I'm playing Kit Marlowe.
2. Is this your first go around at the Rorschach rodeo? If no what have you done for us before? If yes, what has surprised you the most about working for us?
It's my first time. I think the biggest and most pleasant surprise has been discovering so many talented young people in one place, making the kind of theater they want to see. Professional theater seems to me to be a business where everybody, but especially the young, must make their own opportunities. That's what I see happening here and it's extremely refreshing.
3. If this play were a Beatle which one would it be and why?
Funny you should ask that. In explaining to a few friends not steeped in Elizabethan drama who exactly this character is, I tried to field a few biographical questions without boring them: "So this character you're playing is a real person?" "Yeah, he was an Elizabethan playwright who died young." "So is that the same period as Shakespeare?" "Yeah, they were born the same year; he started writing a little sooner than Shakespeare did." "So was he not as good as Shakespeare?" "He initially made as big a splash as Shakespeare; that many consider Dr. Faustus to be a better play, structurally, than anything by Shakespeare; that he only wrote a handful of plays to Shakespeare's almost forty; that those plays Marlowe did write were all written before his thirtieth birthday, since he died before he could reach the mature age at which Shakespeare wrote most of his really great stuff (Lear, The Tempest, Macbeth, etc.); that in the time Shakespeare had had one career, Marlowe had had about five, including priest-in-training and agent On Her Majesty's Secret Service."
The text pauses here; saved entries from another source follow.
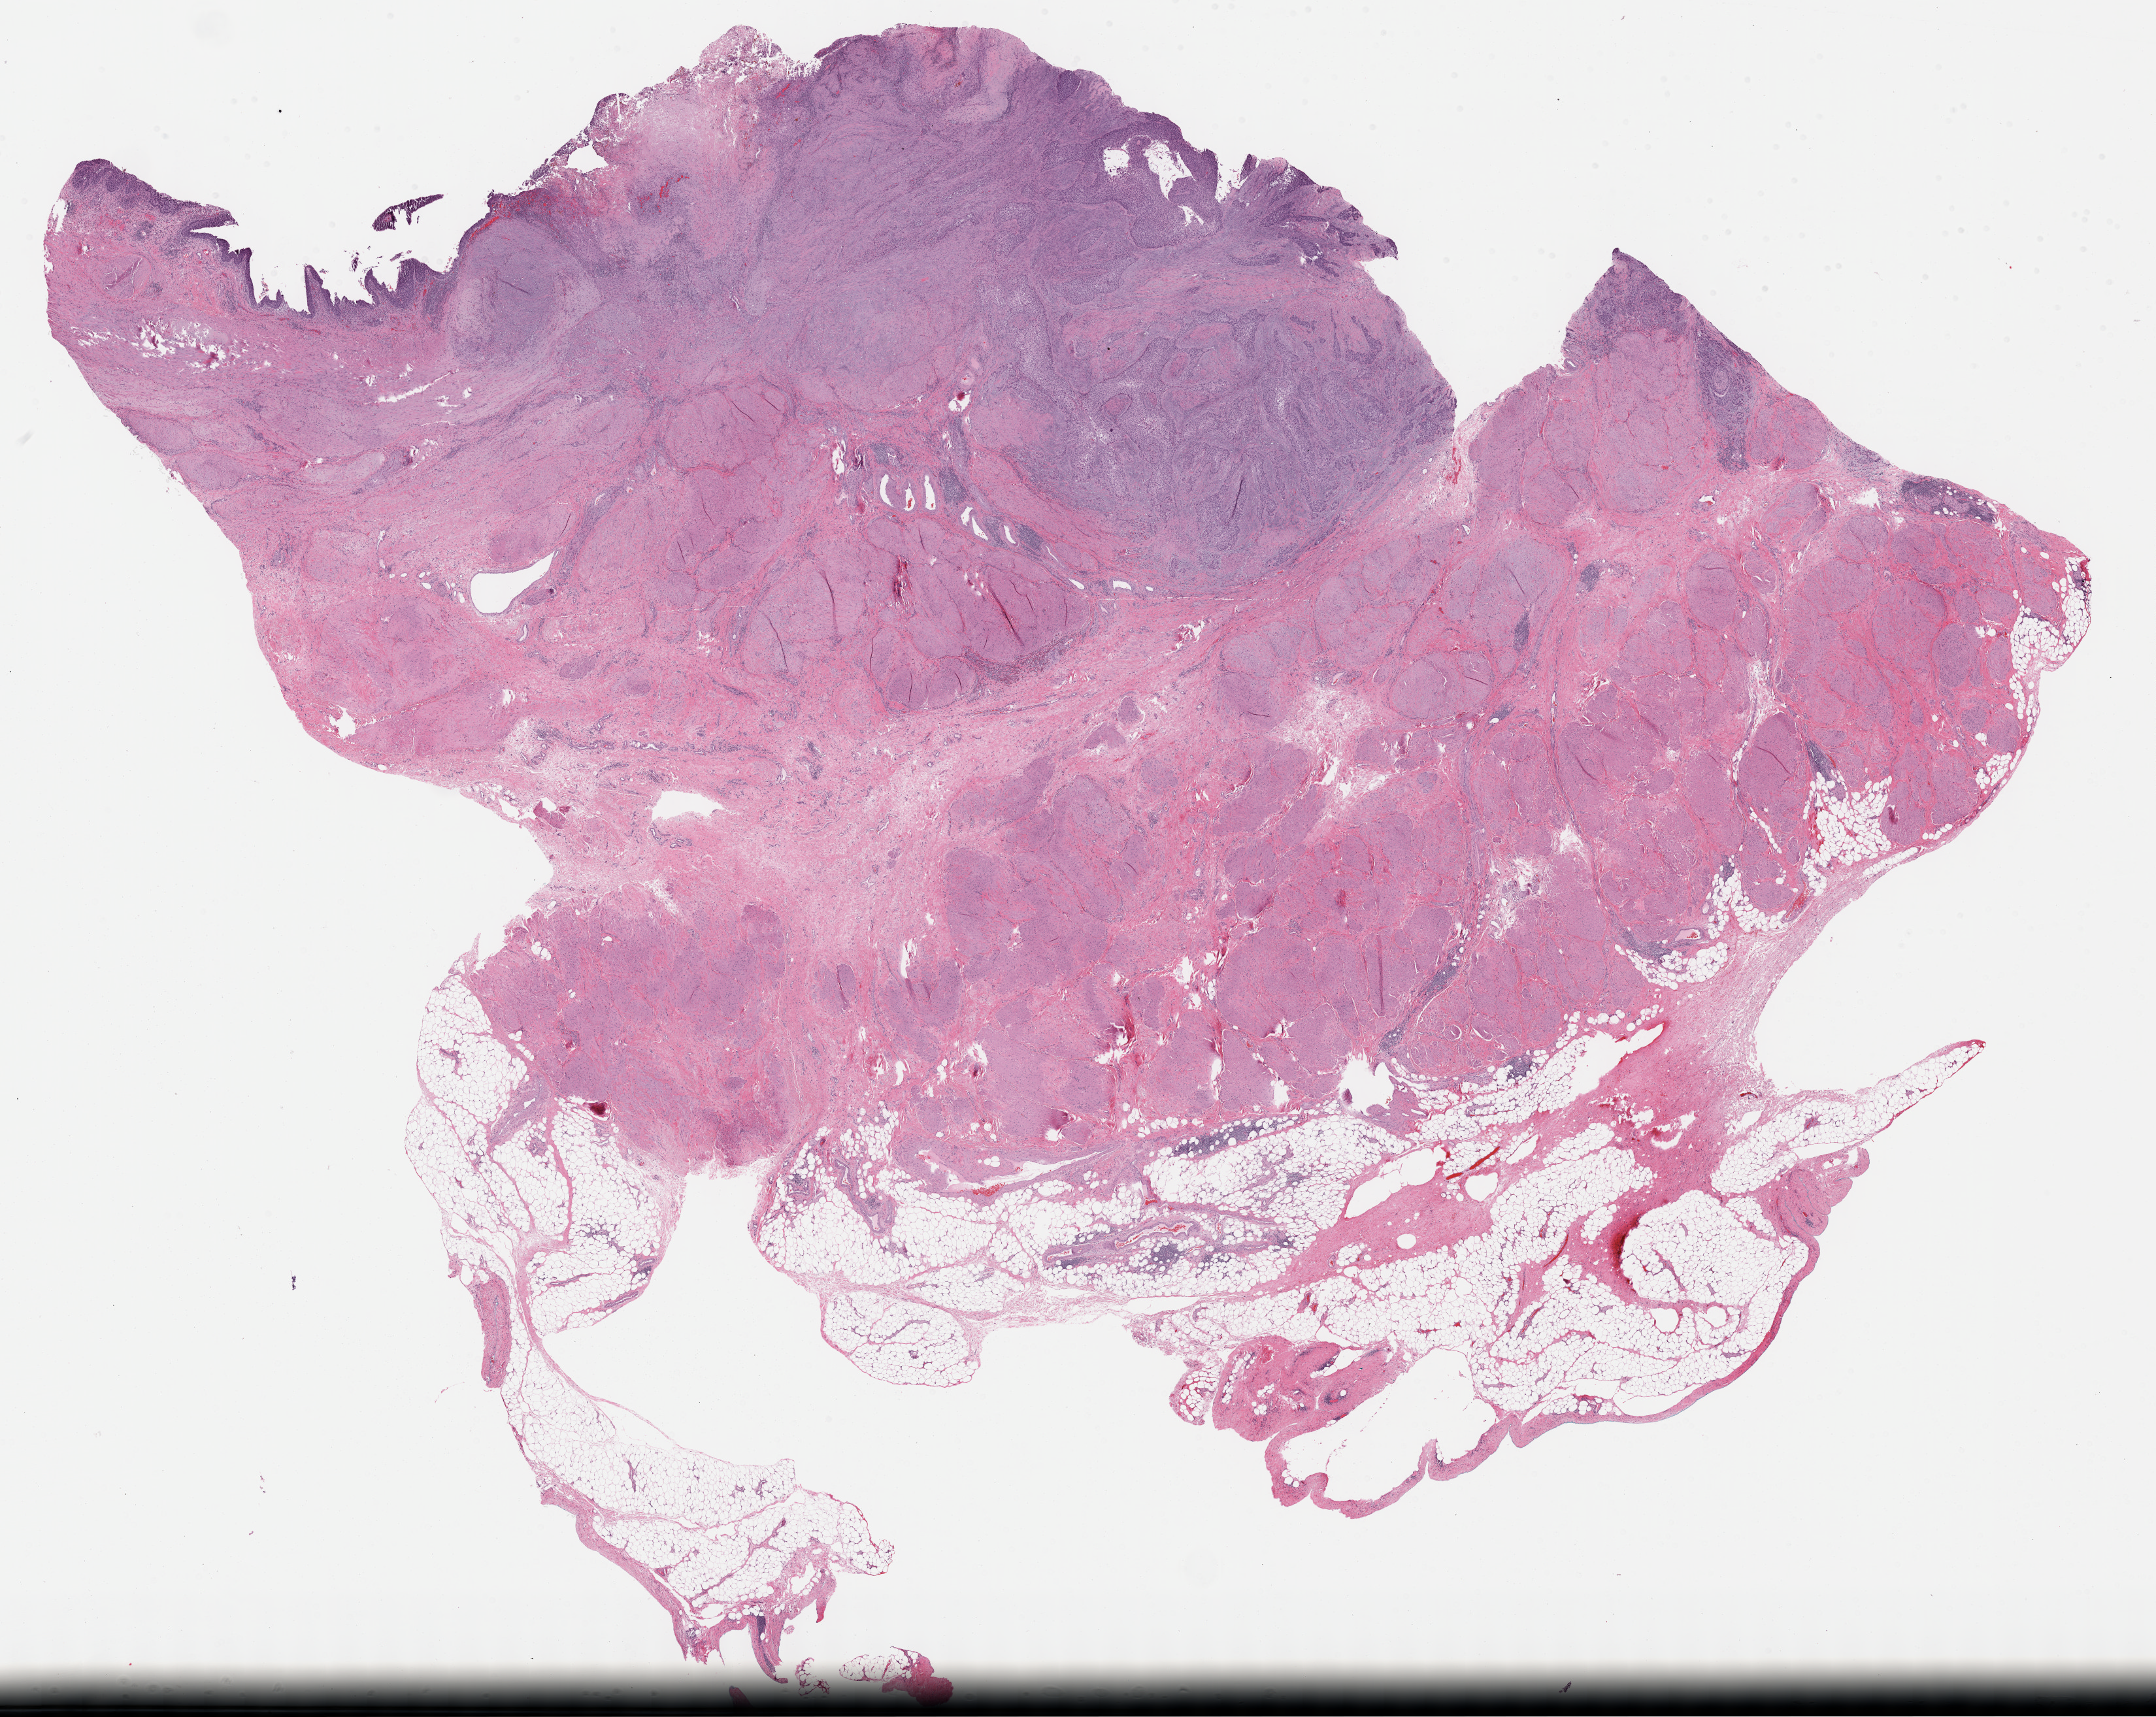
Digitized H&E tissue section (whole slide), a low-resolution overview of the entire scanned area, about 26.7 x 21.3 mm (slide scanned at 40x). FFPE section. Bladder, primary tumour sample. Male patient; age at initial diagnosis 79 years. Histologic grade: high grade.
Lymph nodes positive (case pathology): 0 of 27 examined. TNM: T2b N0 M0. Diagnosis: Transitional cell carcinoma. AJCC pathologic stage: II (6th edition).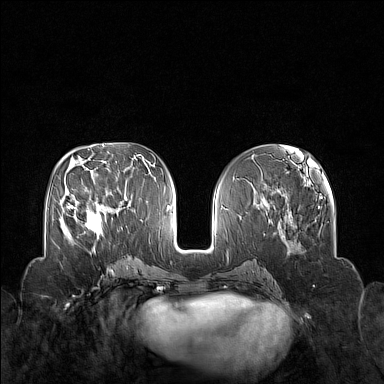
Breast MRI (dynamic contrast-enhanced), one axial slice; slice 68 of 160 in the series (ordered by position); dynamic contrast-enhanced series, time point 2 of 7 at this slice position (early post-contrast); 1.5 T; TE 1.8 ms, TR 5 ms; 1 mm slice thickness; 384 × 384 image matrix, field of view 340 × 340 mm. Female patient.
Outlined on this slice (semi-automatic segmentation, software-assisted and operator-edited):
- enhancing-tissue mask used for the functional tumour volume (all voxels passing the contrast-enhancement thresholds inside the analysis volume; usually the tumour): box from (x=70, y=201) to (x=102, y=250) px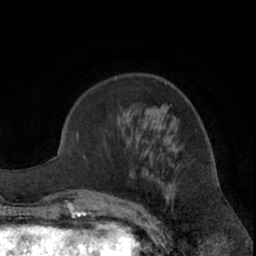
Breast MRI (dynamic contrast-enhanced), one axial slice. Slice 24 of 66 in the series (ordered by position). Cropped to one breast. Dynamic contrast-enhanced series, time point 2 of 7 at this slice position (early post-contrast). 1.5 T. TE 3 ms, TR 6.2 ms. 2.4 mm slice thickness. 256 × 256 image matrix. Female patient.
Outlined on this slice (semi-automatic segmentation, software-assisted and operator-edited):
- enhancing-tissue mask used for the functional tumour volume (all voxels passing the contrast-enhancement thresholds inside the analysis volume; usually the tumour): bounding box [x1, y1, x2, y2] px = [101, 145, 177, 222]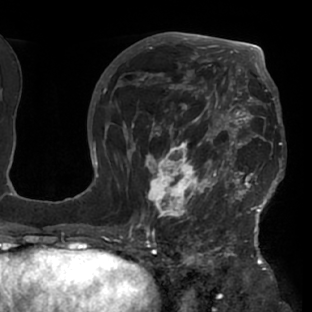
Breast MRI (dynamic contrast-enhanced), one axial slice. Position 43 of 76 along the scan axis. Cropped to one breast. Dynamic contrast-enhanced series, time point 2 of 7 at this slice position (early post-contrast). 1.5 T. TE 2.9 ms, TR 6.1 ms. 2.4 mm slice thickness. 312 × 312 image matrix. Female patient.
Structures marked on this image (semi-automatically segmented with operator editing):
- enhancing-tissue mask used for the functional tumour volume (all voxels passing the contrast-enhancement thresholds inside the analysis volume; usually the tumour): bounding box [x1, y1, x2, y2] px = [117, 103, 285, 229]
Seeing the attention wane, I boiled it down thus:"If Shakespeare were The Beatles, Marlowe would be The Rolling Stones."
4. What feature of Marlowe's London should Rorschach duplicate to really enhance the audience's experience?
The lack of sanitation is pretty key (a rich person owned more than one set of clothes and bathing was considered metrosexual); but I think that even more important than that is the sense of show. For all the filth, there was this really rather modern obsession with clothes, jewelery, getting your hair just right, even in the lowest classes. Wooden playhouses were painted to look like they were made of marble; rich people were more likely to perfume themselves to cover their stink than to actually wash the odor off. Add to that the fascinating fact of sumptuary laws— that if you were of a low class you couldn't wear certain fabrics, for example. For all the dress-up, the upperclasses were terrified of the growing threat of social mobility and, somewhat like the fascists after them, held people in place by badging them. I think this all feeds into Kit Marlowe as Grimm writes him, as well as what we see in the real man's plays— both character and playwright love dress-up as a perverse act, and there's a suggestion in this play that when a society is overly rigid, perversity becomes a response to social injustice.
5. What was your best/worst haircut or body modification for a part ina play?
As is often the case, my best is also my worst: I recently had the very strange opportunity, at the somewhat under-ripe age of 24, to play Prospero in The Tempest. The design plan was intriguing to say the least: Ariel was played by three women, all dressed more or lessas Geishas; and Caliban was covered in what I can only describe as white bruises. The idea was that Prospero's magic left white marks, so my hands were painted white. The design for my character was a mix of Maori and Samurai: I was bare-chested beneath my magic garment, and one very spare inch of skin the director himself had tattooed me in SHARPIE! A dragon tattoo ran over my shoulder and up my neck; my armsand fingers were covered in Arabic incantations, and my face was covered in tribal-looking dots and curlicues. To say nothing of the old age make-up. The effect was pretty cool in my opinion, but it was hell to remove.
6. If you could go out for a wild night on the town with Kit Marlowe, where would you go and what would you do?
We'd start by loitering at the 7-11, inventing new curse words. Then we'd shoplift doublets, get drunk on large tankards of small beer at the bowling and bear-baiting alley, make the Pope dance the Watusi, nail our Penthouse Forum submission to the church door, get Raleigh fries from Elizaburger's, and end the night at the 24-hour footlocker, picking out goggles.
7. Can you think of worse way of being killed than being stabbed inthe eye? If so how?
Hot poker suppository, a la Edward the Second. Or being stabbed in both eyes, a la Stooges the Three.